Copy the entries below word for word, minus the pictures.

Dataset entries:
↓↓↓
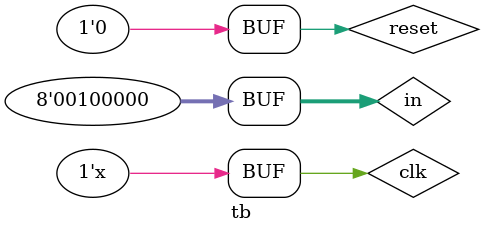
<source format=v>
`timescale 1ns / 1ps


module tb;

	// Inputs
	reg clk;
	reg reset;
	reg [7:0] in;

	// Outputs
	wire result;

	// Instantiate the Unit Under Test (UUT)
	BlockChecker uut (
		.clk(clk), 
		.reset(reset), 
		.in(in), 
		.result(result)
	);

	initial begin
		// Initialize Inputs
		clk = 0;
		reset = 0;
		in = "b";
		#10;
		in = "e";
		#10;
		in = "g";
		#10;
		in = "i";
		#10;
		in = "n";
		#10;
		in = " ";
		#10;
		in = "b";
		#10;
		in = "e";
		#10;
		in = "g";
		#10;
		in = "i";
		#10;
		in = "n";
		#10;
		in = " ";
		#10;
		in = "e";
		#10;
		in = "n";
		#10;
		in = "d";
		#10;
		in = " ";
		#10;
		in = "e";
		#10;
		in = "n";
		#10;
		in = "d";
		#10;
		in = " ";
		#10;

	end
      always #5 clk = ~clk;
endmodule


</source>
↑↑↑
Task output:
<source format=v>
`timescale 1ns / 1ps


module tb;

	// Inputs
	reg clk;
	reg reset;
	reg [7:0] in;

	// Outputs
	wire result;

	// Instantiate the Unit Under Test (UUT)
	BlockChecker uut (
		.clk(clk), 
		.reset(reset), 
		.in(in), 
		.result(result)
	);

	initial begin
		// Initialize Inputs
		clk = 0;
		reset = 0;
		in = "b";
		#10;
		in = "e";
		#10;
		in = "g";
		#10;
		in = "i";
		#10;
		in = "n";
		#10;
		in = " ";
		#10;
		in = "b";
		#10;
		in = "e";
		#10;
		in = "g";
		#10;
		in = "i";
		#10;
		in = "n";
		#10;
		in = " ";
		#10;
		in = "e";
		#10;
		in = "n";
		#10;
		in = "d";
		#10;
		in = " ";
		#10;
		in = "e";
		#10;
		in = "n";
		#10;
		in = "d";
		#10;
		in = " ";
		#10;

	end
      always #5 clk = ~clk;
endmodule


</source>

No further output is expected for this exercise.